Wednesday, August 1, 2012

Revolution

If you've been watching the Olympics, you've probably seen commercials for Revolution. It's a TV show about people who had to survive 15 years without electricity. It just sorta shut off one day and never worked again.

The is the fundamental flaw with this show, and probably why it won't have a second season. Electricity doesn't just stop working. Yes there are EMPs and high powered microwaves that can temporarily disrupt power grids. If you set off a nuke in the atmosphere, that probably will do it. People will get really sick though, and not all the electronics will be fried.

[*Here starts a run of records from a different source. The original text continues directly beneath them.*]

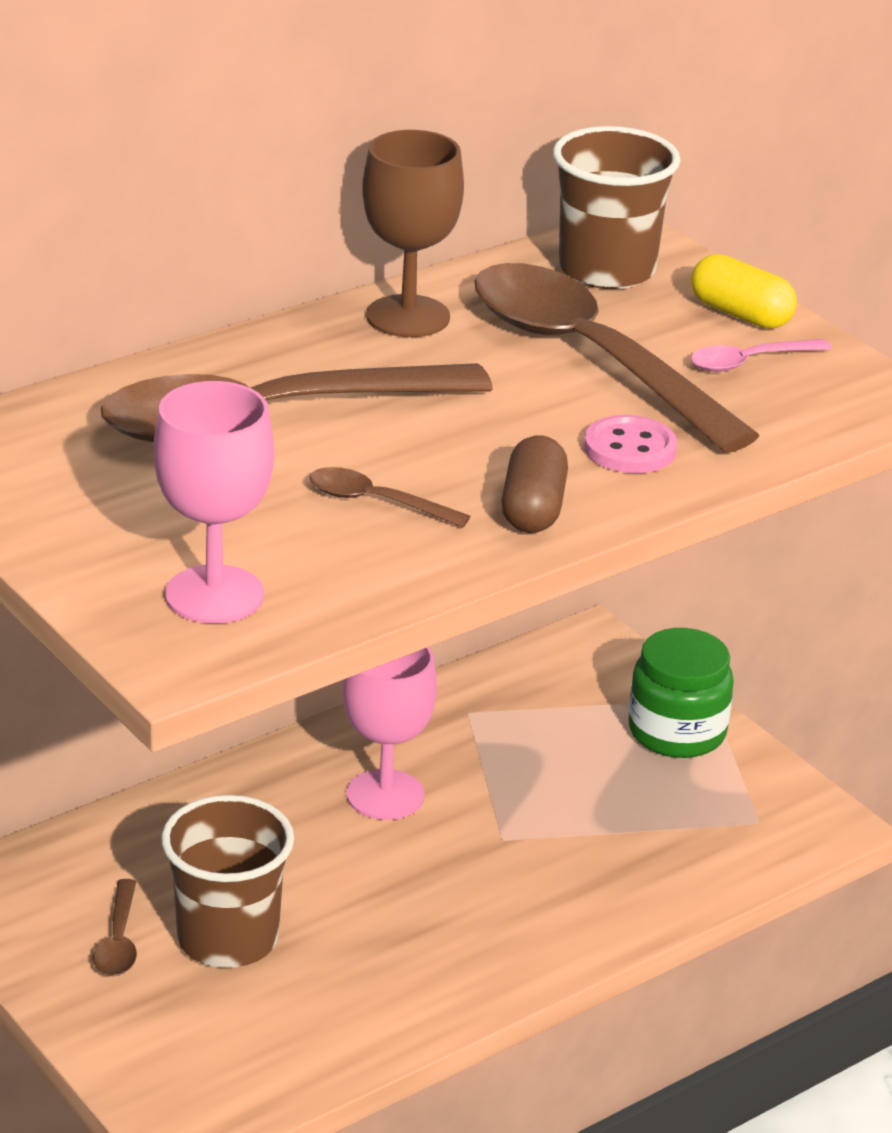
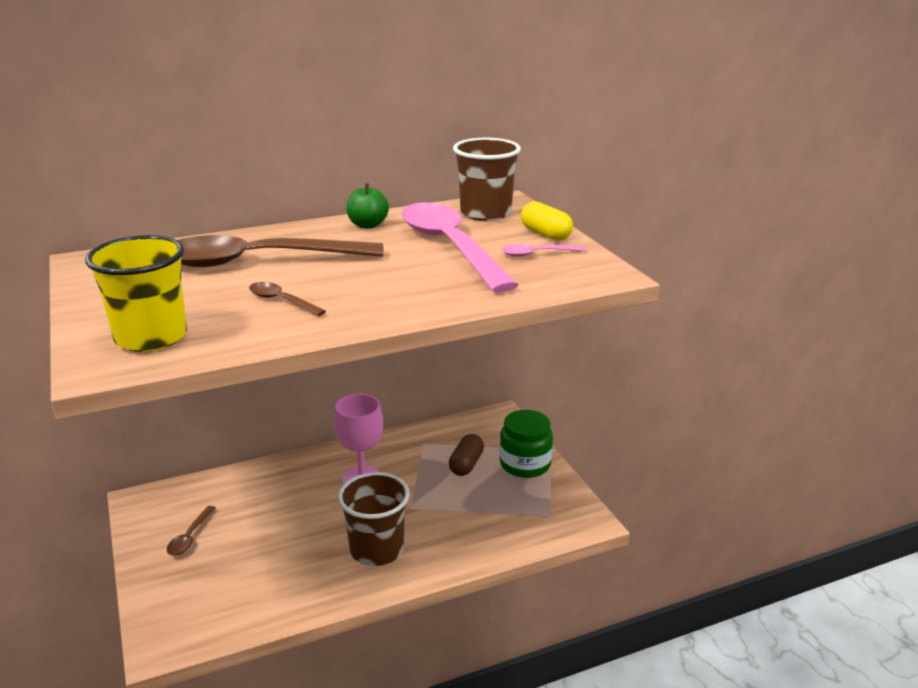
camera: 15 degrees right, 5 degrees down
(214, 595) = (151, 337): pink goblet -> yellow cup
(227, 939) = (244, 543): brown cup -> brown cup (377, 549)
(408, 317) = (367, 225): brown goblet -> green apple
(533, 509) = (366, 311): brown capsule -> brown capsule (466, 464)
(590, 358) = (450, 247): brown spoon -> pink spoon
(630, 449) = (443, 287): pink button -> none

Even if you temporarily disrupt the power grid, and cyber-terrorists use that disruption to take it down, it's still repairable. They can't completely wipe out infrastructure, kill all the leaders and military, and remove any engineer who can possibly fix it.

Let's play along anyway. The national power grid doesn't work anymore. No coal, natural gas, solar, wind, geothermal, hydroelectric, or nuclear power is available. Which is a really stupid premise because what? The sun stops working? The wind doesn't blow? Rivers stop flowing? Fine, whatever, we're playing along.

So here we are. No power whatsoever. Apparently batteries are out too because we forgot all chemistry and don't have books either. Even then, EVEN THEN, people know still how to make turbines, windmills, water wheels, harness magnets and copper wire, and attach bikes to a generator or a rechargeable battery.

I assume the show is implying that electricity everywhere stopped working. Like somehow electrons were disrupted or the magnetic field. If that was true, humans couldn't survive either. Electrons are integral parts of atoms. Stuff is made up of atoms. Without atoms, no stuff.

I'm not going to talk about the lack of guns, because What-Is-That-About.

Though even after my sizable reservations about the show, I'm still willing to watch. I even picked up Dies the Fire by S.M. Stirling, which I'm told is a very similar plot. All electricity turns off suddenly and the chemistry of gunpowder is changed.

Just please, writers, please do a good job.